**Brano di testo:**
========

Storia di “Maruzzella”: chi era la donna cantata da Carosone?

Il nome di Renato Carosone richiama immediatamente nel cuore di ogni napoletano quel “Canta Napoli…” che ha fatto divertire, ballare, sognare ed innamorare mezzo mondo. I successi più celebri dell’artista raccontano la napoletanità in ogni suo aspetto più esilarante, mostrano le contraddizioni e le bizzarrie di un popolo che, dopo il conflitto mondiale, voleva trovare un sorriso in qualunque cosa. Le musiche veloci, leggere, quasi etniche per il tempo facevano da cornice a questi spacchi di vita.

========

**Esercizio 1:**
Nel brano, con quali aggettivi vengono descritte le musiche di Carosone?
**Esercizio 2:**
Secondo il brano, che cosa ha fatto fare a mezzo mondo quel "Canta Napoli…"? Elenca tutte le azioni nominate.
**Esercizio 3:**
Riporta il passo del brano che va da "Il nome di Renato" fino a "spacchi di vita.".
I dati non hanno nessun legame con il brano.

**Dati da esaminare:**
========

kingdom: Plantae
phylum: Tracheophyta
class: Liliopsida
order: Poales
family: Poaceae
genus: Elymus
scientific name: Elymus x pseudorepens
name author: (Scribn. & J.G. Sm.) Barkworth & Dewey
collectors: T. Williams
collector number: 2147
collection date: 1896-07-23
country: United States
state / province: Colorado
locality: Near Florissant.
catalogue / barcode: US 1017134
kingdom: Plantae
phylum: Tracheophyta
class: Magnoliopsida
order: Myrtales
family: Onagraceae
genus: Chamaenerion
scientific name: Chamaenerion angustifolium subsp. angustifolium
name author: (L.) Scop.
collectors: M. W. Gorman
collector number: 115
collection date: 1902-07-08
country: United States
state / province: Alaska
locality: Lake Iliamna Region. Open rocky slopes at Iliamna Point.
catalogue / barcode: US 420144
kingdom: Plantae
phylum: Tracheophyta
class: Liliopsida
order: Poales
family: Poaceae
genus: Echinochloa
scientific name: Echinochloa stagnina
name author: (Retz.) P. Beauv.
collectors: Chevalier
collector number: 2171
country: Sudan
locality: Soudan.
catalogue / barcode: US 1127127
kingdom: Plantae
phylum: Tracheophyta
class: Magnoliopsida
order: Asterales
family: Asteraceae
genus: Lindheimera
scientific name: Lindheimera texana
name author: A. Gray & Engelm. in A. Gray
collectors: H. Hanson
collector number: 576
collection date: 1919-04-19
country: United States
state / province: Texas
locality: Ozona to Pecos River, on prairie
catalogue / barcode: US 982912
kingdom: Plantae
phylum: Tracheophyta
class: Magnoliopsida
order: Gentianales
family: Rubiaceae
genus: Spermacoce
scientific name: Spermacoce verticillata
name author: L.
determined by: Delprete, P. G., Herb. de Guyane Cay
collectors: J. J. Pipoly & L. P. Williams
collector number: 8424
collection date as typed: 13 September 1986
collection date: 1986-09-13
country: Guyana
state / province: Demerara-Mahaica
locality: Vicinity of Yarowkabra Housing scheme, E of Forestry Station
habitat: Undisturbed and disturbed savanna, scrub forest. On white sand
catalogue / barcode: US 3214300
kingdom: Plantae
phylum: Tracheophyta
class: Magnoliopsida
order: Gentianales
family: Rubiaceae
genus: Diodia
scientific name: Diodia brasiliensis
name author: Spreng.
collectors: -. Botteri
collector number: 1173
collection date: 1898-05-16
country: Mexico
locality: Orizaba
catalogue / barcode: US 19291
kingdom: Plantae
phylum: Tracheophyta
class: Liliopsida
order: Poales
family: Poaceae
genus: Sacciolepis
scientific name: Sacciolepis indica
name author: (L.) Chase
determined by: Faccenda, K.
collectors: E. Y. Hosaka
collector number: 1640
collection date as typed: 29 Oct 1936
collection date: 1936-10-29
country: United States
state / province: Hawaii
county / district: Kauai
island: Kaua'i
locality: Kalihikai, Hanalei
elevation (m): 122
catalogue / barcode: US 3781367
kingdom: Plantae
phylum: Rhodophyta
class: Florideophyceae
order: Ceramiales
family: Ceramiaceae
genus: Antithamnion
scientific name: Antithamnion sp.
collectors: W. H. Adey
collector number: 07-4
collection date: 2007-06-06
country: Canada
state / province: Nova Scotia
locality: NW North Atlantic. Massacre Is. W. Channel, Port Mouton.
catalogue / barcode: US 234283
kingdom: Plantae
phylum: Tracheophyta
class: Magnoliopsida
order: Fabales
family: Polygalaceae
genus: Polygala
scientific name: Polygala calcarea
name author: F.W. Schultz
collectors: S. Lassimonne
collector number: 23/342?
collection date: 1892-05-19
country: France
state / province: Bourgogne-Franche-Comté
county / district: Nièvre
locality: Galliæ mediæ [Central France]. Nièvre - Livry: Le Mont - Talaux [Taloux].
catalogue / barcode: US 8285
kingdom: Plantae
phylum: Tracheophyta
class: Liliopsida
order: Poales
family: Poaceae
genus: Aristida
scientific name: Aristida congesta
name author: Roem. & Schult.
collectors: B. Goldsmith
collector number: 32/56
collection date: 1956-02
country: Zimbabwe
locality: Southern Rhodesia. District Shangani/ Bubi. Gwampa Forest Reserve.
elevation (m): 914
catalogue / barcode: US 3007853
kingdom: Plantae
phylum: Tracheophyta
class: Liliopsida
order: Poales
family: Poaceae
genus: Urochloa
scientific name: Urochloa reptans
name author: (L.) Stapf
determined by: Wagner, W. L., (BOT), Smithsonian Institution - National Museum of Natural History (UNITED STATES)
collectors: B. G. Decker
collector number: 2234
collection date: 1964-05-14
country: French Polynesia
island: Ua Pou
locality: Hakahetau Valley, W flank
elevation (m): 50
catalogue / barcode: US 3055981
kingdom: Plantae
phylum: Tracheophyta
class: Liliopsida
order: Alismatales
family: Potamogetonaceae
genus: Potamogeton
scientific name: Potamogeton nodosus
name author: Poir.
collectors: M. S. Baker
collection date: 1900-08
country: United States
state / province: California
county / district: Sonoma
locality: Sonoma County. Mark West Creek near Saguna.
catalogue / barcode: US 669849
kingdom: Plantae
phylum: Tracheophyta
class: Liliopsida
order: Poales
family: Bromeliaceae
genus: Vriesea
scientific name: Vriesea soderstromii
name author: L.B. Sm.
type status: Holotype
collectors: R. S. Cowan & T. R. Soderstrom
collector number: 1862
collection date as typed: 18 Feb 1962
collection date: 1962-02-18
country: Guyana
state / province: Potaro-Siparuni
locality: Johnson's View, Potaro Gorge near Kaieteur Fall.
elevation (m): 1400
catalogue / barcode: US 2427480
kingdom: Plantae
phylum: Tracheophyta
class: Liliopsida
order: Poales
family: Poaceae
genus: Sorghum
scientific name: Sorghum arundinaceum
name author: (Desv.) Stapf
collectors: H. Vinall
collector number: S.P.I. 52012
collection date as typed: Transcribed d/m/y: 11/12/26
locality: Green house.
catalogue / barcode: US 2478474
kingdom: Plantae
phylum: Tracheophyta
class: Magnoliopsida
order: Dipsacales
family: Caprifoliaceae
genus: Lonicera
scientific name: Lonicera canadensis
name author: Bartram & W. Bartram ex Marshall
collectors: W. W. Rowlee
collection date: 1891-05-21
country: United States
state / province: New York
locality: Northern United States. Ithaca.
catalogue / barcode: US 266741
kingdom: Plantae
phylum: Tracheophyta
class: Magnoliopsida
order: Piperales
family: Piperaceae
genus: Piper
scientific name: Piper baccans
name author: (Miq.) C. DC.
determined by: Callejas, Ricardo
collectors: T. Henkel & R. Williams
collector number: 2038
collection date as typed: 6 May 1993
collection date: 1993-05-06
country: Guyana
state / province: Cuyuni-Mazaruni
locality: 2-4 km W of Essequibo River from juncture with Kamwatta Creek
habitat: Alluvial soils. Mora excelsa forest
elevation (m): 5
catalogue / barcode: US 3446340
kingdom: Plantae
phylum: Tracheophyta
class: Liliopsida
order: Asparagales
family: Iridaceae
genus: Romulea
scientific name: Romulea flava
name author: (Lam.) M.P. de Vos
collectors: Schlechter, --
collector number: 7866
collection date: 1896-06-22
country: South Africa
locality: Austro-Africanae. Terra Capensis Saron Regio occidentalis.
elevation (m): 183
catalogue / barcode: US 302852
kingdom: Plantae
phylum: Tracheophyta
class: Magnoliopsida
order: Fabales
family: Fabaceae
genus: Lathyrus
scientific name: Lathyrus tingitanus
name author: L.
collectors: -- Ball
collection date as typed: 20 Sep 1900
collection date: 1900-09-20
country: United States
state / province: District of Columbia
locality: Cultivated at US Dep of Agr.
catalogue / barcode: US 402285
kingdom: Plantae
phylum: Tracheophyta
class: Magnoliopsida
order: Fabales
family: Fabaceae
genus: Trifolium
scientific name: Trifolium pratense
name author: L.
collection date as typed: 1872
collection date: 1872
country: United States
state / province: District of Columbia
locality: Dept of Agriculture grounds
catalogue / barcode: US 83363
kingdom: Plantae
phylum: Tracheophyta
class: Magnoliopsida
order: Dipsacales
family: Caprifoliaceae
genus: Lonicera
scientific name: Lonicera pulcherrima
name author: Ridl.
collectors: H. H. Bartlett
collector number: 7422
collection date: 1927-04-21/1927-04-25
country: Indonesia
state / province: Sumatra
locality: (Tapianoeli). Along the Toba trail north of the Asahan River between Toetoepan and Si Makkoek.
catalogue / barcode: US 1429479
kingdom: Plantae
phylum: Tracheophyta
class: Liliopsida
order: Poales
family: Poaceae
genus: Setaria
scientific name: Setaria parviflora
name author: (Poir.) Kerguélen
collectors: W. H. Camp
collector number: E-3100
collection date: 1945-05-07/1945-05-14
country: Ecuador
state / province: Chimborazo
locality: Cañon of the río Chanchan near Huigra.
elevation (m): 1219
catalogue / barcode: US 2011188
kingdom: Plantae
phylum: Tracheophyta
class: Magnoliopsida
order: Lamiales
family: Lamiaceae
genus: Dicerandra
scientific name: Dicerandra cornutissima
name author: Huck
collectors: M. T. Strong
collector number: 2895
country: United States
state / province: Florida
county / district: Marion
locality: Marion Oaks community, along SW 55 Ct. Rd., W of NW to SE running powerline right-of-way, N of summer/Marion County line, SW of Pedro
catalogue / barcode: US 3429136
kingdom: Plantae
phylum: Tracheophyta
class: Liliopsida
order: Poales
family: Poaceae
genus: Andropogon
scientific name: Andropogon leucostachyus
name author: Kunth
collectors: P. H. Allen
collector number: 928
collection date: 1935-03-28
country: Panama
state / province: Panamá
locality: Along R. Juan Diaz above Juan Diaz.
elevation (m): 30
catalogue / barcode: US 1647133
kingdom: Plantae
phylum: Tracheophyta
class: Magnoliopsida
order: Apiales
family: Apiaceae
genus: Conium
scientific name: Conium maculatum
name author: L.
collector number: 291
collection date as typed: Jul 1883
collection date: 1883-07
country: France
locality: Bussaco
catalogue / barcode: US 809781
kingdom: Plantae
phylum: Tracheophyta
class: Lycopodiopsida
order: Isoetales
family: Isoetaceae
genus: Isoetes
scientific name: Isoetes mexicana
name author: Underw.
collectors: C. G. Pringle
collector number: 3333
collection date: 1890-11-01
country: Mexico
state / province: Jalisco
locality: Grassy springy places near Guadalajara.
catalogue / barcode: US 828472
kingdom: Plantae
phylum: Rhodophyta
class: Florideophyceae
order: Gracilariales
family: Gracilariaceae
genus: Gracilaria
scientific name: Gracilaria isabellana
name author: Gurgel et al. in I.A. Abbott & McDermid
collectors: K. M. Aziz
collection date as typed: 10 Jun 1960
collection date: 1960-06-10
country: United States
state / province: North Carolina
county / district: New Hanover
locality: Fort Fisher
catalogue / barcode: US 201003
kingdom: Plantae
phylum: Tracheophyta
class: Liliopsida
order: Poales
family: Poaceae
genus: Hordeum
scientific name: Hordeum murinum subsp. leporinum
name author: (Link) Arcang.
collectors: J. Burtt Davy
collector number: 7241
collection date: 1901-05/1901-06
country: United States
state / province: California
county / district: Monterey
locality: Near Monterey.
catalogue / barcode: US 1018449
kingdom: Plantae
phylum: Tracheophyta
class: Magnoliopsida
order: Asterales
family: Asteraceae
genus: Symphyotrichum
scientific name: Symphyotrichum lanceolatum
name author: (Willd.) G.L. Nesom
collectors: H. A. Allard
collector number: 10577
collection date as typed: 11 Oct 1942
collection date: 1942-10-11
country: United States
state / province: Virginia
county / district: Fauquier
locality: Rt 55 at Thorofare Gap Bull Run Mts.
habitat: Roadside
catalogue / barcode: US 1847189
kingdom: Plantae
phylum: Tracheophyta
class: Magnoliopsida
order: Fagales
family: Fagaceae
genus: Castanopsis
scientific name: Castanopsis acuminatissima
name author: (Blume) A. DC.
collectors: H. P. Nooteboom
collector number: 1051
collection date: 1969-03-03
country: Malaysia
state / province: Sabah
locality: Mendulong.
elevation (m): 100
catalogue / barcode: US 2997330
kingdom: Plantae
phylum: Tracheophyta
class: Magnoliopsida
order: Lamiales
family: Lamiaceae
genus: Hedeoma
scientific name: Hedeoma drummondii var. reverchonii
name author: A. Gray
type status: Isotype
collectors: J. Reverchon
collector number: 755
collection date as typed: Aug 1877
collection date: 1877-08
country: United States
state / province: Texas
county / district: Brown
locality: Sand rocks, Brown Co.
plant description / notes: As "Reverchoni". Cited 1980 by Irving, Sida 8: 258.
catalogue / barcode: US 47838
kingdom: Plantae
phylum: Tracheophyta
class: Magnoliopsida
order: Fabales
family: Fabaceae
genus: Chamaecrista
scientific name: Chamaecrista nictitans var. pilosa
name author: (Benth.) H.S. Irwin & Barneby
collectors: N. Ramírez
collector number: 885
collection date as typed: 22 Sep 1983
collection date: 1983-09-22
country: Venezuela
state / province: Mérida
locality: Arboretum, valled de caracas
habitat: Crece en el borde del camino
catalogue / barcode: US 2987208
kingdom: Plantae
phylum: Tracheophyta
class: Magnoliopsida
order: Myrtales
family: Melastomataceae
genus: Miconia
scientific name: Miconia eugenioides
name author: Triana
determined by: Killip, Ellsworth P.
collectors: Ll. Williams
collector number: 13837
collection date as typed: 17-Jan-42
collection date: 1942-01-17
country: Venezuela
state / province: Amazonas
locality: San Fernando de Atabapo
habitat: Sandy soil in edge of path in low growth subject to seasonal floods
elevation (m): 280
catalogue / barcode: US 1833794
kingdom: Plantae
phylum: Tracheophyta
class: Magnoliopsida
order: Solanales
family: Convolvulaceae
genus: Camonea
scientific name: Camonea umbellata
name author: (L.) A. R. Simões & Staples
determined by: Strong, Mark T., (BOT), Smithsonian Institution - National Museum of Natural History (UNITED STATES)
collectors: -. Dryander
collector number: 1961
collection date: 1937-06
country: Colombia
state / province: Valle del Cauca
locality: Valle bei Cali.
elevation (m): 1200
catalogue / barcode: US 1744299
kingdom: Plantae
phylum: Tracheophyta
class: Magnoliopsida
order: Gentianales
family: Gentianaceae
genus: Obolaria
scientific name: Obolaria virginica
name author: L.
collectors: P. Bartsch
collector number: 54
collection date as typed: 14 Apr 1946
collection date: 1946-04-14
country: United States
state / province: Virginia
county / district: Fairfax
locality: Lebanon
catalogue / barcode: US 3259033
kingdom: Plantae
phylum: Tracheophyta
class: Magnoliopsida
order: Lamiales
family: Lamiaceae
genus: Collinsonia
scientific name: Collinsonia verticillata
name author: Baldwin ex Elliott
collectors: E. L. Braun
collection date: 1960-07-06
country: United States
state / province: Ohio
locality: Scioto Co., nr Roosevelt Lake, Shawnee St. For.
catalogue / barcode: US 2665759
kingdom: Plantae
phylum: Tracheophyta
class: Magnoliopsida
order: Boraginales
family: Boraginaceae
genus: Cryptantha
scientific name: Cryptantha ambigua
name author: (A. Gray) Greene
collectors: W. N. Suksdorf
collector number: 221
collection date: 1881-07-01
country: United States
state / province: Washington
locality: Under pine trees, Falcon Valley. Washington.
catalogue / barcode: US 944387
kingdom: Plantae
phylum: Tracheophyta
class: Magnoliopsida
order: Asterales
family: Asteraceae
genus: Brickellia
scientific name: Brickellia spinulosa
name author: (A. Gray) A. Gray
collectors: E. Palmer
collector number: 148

========

**Spazio risposta 1:**
Veloci, leggere, quasi etniche per il tempo.

**Spazio risposta 2:**
Divertire, ballare, sognare, innamorare.

**Spazio risposta 3:**
Il nome di Renato Carosone richiama immediatamente nel cuore di ogni napoletano quel “Canta Napoli…” che ha fatto divertire, ballare, sognare ed innamorare mezzo mondo. I successi più celebri dell’artista raccontano la napoletanità in ogni suo aspetto più esilarante, mostrano le contraddizioni e le bizzarrie di un popolo che, dopo il conflitto mondiale, voleva trovare un sorriso in qualunque cosa. Le musiche veloci, leggere, quasi etniche per il tempo facevano da cornice a questi spacchi di vita.